SANTA GLADYS REINA DE GALES, del galés Gwladys, probable del galés, lirio, gladiolo (siglo VI). Reina. Algunas fuentes citan que su padre fue el rey san Brychan de Brecknock (6 de abril). Su vida fue escrita en 1130 por su marido, el príncipe san Gundleus Gwyn1lyw (29 de marzo), y otra por su hijo, san Cadoc de Llancarfan (25 de septiembre). En ellas se narra que en su juventud fue pedida en matrimonio por Gundleus y al serle negada su petición el príncipe la raptó. Se dice que vivieron una vida poco ejemplar y procrearon varios hijos, uno de ellos el abad san Cadoc, quien propició que sus padres reflexionaran acerca de su estilo de vida y lo modificaran. A partir de entonces vivieron en castidad, con humildad, realizaron obras de caridad y colaboraron en la edificación de iglesias y monasterios. Se dice que el Señor premió su arrepentimiento otorgándoles el don de la taumaturgia (facultad de hacer milagros). Ambos abdicaron y Gundleus ingresó a una abadía en Newport, Monmouthshire, Gales, donde llevó una vida de eremita y Gladys se recluyó en el monasterio de Stow Hill, Gales, donde murió -al igual que Gundleus-, con fama de santidad. Este día igualmente se conmemora a su marido. También se le conoce como: Gwladys, Gladis, Gladusa, Claudia.

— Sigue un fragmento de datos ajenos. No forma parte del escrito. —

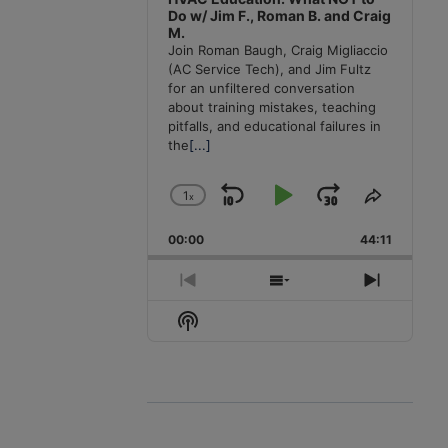
Do w/ Jim F., Roman B. and Craig
M.
Join Roman Baugh, Craig Migliaccio
(AC Service Tech), and Jim Fultz
for an unfiltered conversation
about training mistakes, teaching
pitfalls, and educational failures in
the
[...]
1
x
Skip
Play
Jump
Change
Share
Playback
This
Backward
Pause
Forward
00:00
Rate
44:11
Episode
Previous
Show
Next
Episode
Episodes
Episode
Show
List
Podcast
Information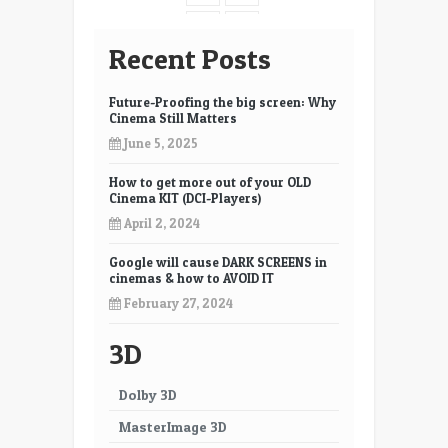
7
8
Recent Posts
9
10
Future-Proofing the big screen: Why
11
12
Cinema Still Matters
June 5, 2025
13
14
How to get more out of your OLD
15
16
Cinema KIT (DCI-Players)
17
18
April 2, 2024
19
20
Google will cause DARK SCREENS in
cinemas & how to AVOID IT
21
22
February 27, 2024
23
24
3D
25
26
Dolby 3D
27
28
MasterImage 3D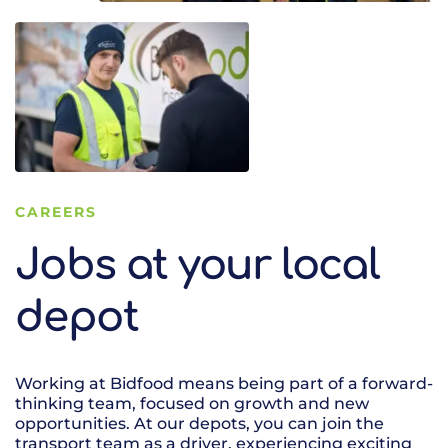
CAREERS
Jobs at your local
depot
Working at Bidfood means being part of a forward-
thinking team, focused on growth and new
opportunities. At our depots, you can join the
transport team as a driver, experiencing exciting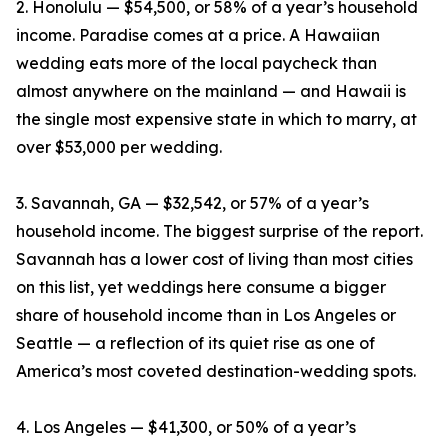
2. Honolulu — $54,500, or 58% of a year’s household
income. Paradise comes at a price. A Hawaiian
wedding eats more of the local paycheck than
almost anywhere on the mainland — and Hawaii is
the single most expensive state in which to marry, at
over $53,000 per wedding.
3. Savannah, GA — $32,542, or 57% of a year’s
household income. The biggest surprise of the report.
Savannah has a lower cost of living than most cities
on this list, yet weddings here consume a bigger
share of household income than in Los Angeles or
Seattle — a reflection of its quiet rise as one of
America’s most coveted destination-wedding spots.
4. Los Angeles — $41,300, or 50% of a year’s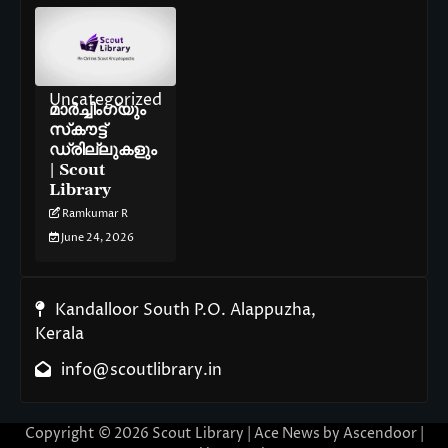
Uncategorized
മാർച്ചിംഗ്‌യും
സ്‌കൗട്ട്
ഡ്രില്ലുകളും
| Scout
Library
Ramkumar R
June 24, 2026
Kandalloor South P.O. Alappuzha,
Kerala
info@scoutlibrary.in
Copyright © 2026
Scout Library
| Ace News by
Ascendoor
|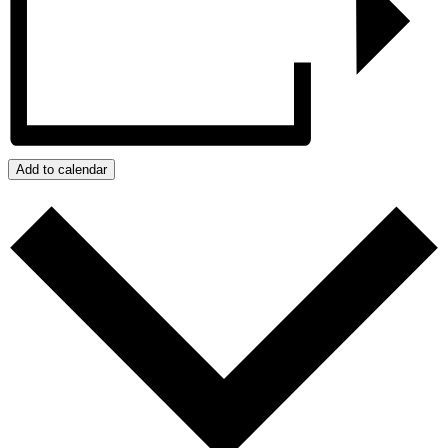
Add to calendar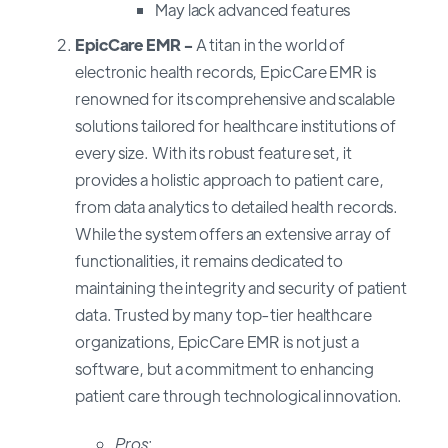
May lack advanced features
EpicCare EMR -
A titan in the world of
electronic health records, EpicCare EMR is
renowned for its comprehensive and scalable
solutions tailored for healthcare institutions of
every size. With its robust feature set, it
provides a holistic approach to patient care,
from data analytics to detailed health records.
While the system offers an extensive array of
functionalities, it remains dedicated to
maintaining the integrity and security of patient
data. Trusted by many top-tier healthcare
organizations, EpicCare EMR is not just a
software, but a commitment to enhancing
patient care through technological innovation.
Pros
: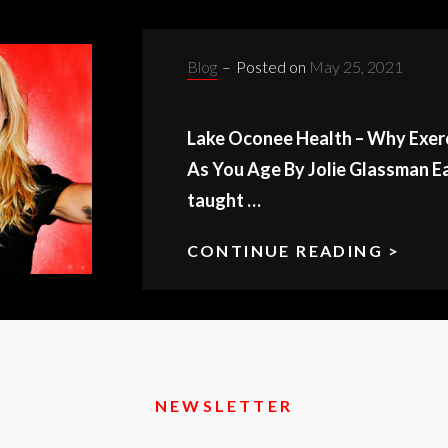
Categories:
Blog
–
Posted on
May 25, 2021
Lake Oconee Health – Why Exer
As You Age By Jolie Glassman Ea
taught …
CONTINUE READING >
LAK
OCO
HEA
NEWSLETTER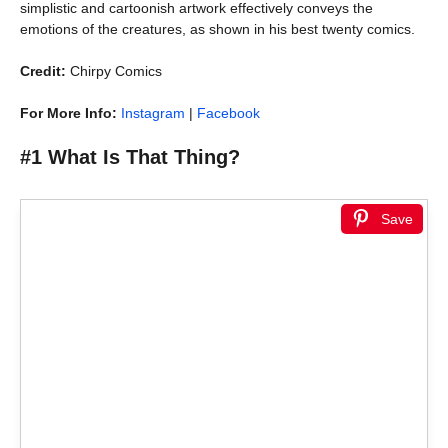
simplistic and cartoonish artwork effectively conveys the
emotions of the creatures, as shown in his best twenty comics.
Credit:
Chirpy Comics
For More Info:
Instagram
|
Facebook
#1 What Is That Thing?
Save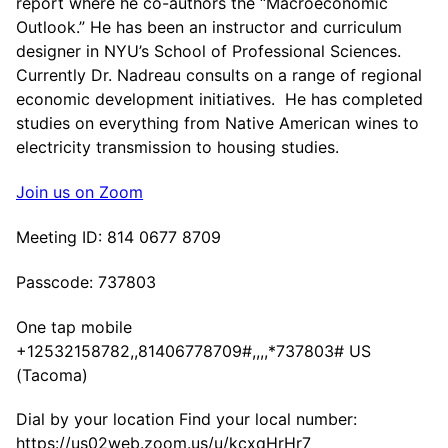
report where he co-authors the “Macroeconomic
Outlook.” He has been an instructor and curriculum
designer in NYU’s School of Professional Sciences.
Currently Dr. Nadreau consults on a range of regional
economic development initiatives. He has completed
studies on everything from Native American wines to
electricity transmission to housing studies.
Join us on Zoom
Meeting ID: 814 0677 8709
Passcode: 737803
One tap mobile
+12532158782,,81406778709#,,,,*737803# US
(Tacoma)
Dial by your location Find your local number:
https://us02web.zoom.us/u/kcxqHrHr7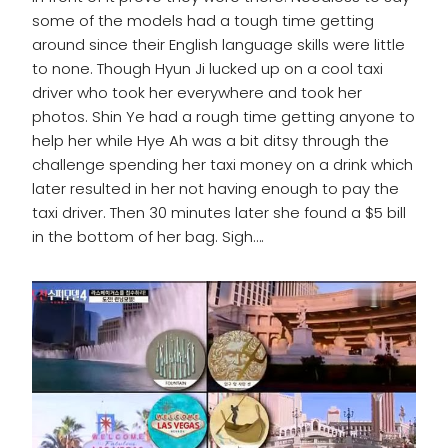
some of the models had a tough time getting
around since their English language skills were little
to none. Though Hyun Ji lucked up on a cool taxi
driver who took her everywhere and took her
photos. Shin Ye had a rough time getting anyone to
help her while Hye Ah was a bit ditsy through the
challenge spending her taxi money on a drink which
later resulted in her not having enough to pay the
taxi driver. Then 30 minutes later she found a $5 bill
in the bottom of her bag. Sigh….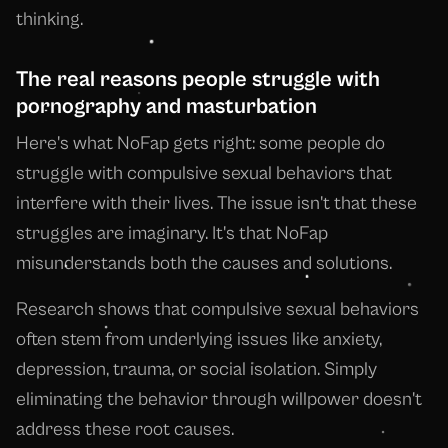
thinking.
The real reasons people struggle with
pornography and masturbation
Here's what NoFap gets right: some people do
struggle with compulsive sexual behaviors that
interfere with their lives. The issue isn't that these
struggles are imaginary. It's that NoFap
misunderstands both the causes and solutions.
Research shows that compulsive sexual behaviors
often stem from underlying issues like anxiety,
depression, trauma, or social isolation. Simply
eliminating the behavior through willpower doesn't
address these root causes.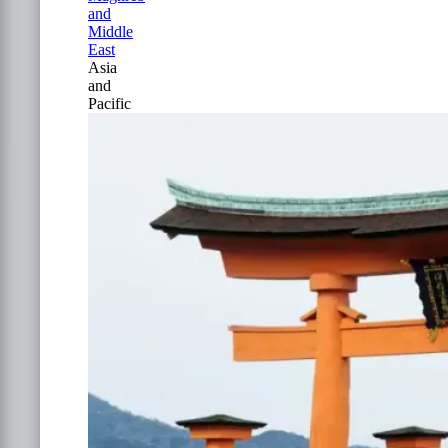
and
Middle
East
Asia
and
Pacific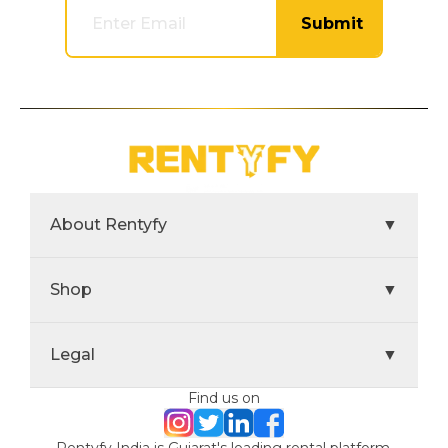
Submit
About Rentyfy
▼
Shop
▼
Legal
▼
Find us on
Rentyfy India is Gujarat's leading rental platform,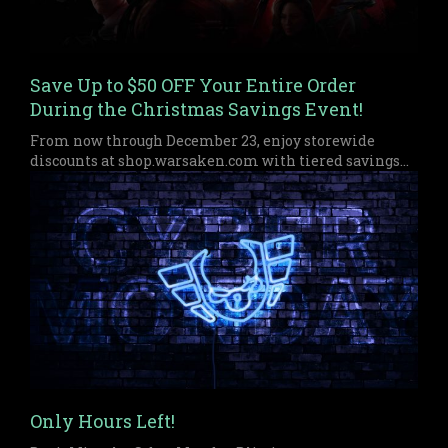
Save Up to $50 OFF Your Entire Order
During the Christmas Savings Event!
From now through December 23, enjoy storewide
discounts at shop.warsaken.com with tiered savings
up to $50 off, perfect for anyone who missed out on
Black Friday or Cyber Monday.
Only Hours Left!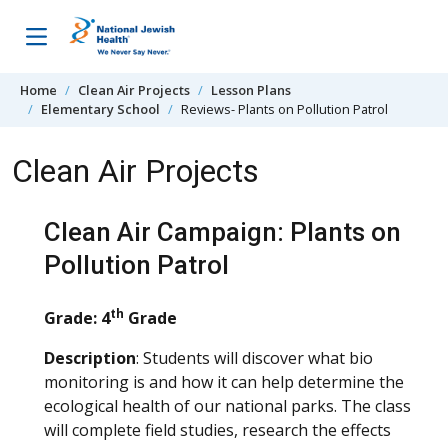
Skip to content
Home
Clean Air Projects
Lesson Plans
Elementary School
Reviews- Plants on Pollution Patrol
Clean Air Projects
Clean Air Campaign: Plants on
Pollution Patrol
th
Grade: 4
Grade
Description
: Students will discover what bio
monitoring is and how it can help determine the
ecological health of our national parks. The class
will complete field studies, research the effects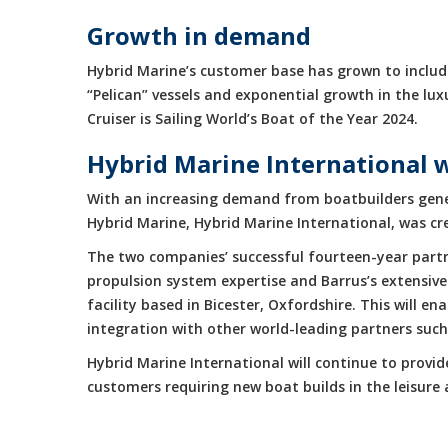
Growth in demand
Hybrid Marine’s customer base has grown to include
“Pelican” vessels and exponential growth in the 
Cruiser is Sailing World’s Boat of the Year 2024.
Hybrid Marine International 
With an increasing demand from boatbuilders gene
Hybrid Marine, Hybrid Marine International, was cr
The two companies’ successful fourteen-year partne
propulsion system expertise and Barrus’s extensive
facility based in Bicester, Oxfordshire. This will 
integration with other world-leading partners suc
Hybrid Marine International will continue to provi
customers requiring new boat builds in the leisur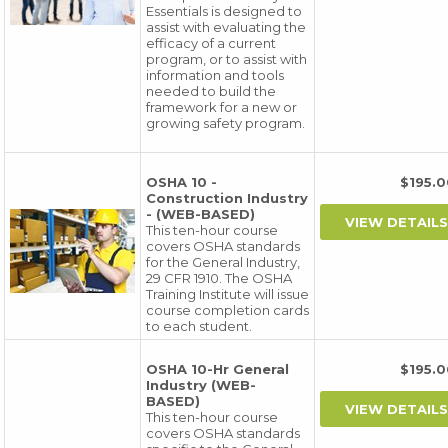
Essentials is designed to
assist with evaluating the
efficacy of a current
program, or to assist with
information and tools
needed to build the
framework for a new or
growing safety program.
OSHA 10 -
$195
Construction Industry
- (WEB-BASED)
This ten-hour course
covers OSHA standards
for the General Industry,
29 CFR 1910. The OSHA
Training Institute will issue
course completion cards
to each student.
OSHA 10-Hr General
$195
Industry (WEB-
BASED)
This ten-hour course
covers OSHA standards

VIERNES SANTO EN LA PASIÓN DEL SEÑOR. «¡Crucem tuam adoramus, Domine! Sí, te adoramos, Señor elevado en la Cruz entre la tierra y el cielo, Mediador único de nuestra salvación. ¡Tú Cruz es el estandarte de nuestra victoria! Te adoramos, Hijo de la Virgen Santísima, erguida al pie de tu Cruz, con actitud valiente de compartir tu sacrificio redentor. Por medio del Leño en el cual has sido crucificado ha venido al mundo entero la alegría- ‘Propter Lignum venit gaudium in universo mundo’. De esto somos hoy aún más conscientes, mientras nuestra mirada se proyecta hacia el prodigio inefable de tu resurrección. ¡Adoramos, Señor, tu Cruz!, ¡alabamos y glorificamos tu santa resurrección!». S. S. Juan Pablo II (2002).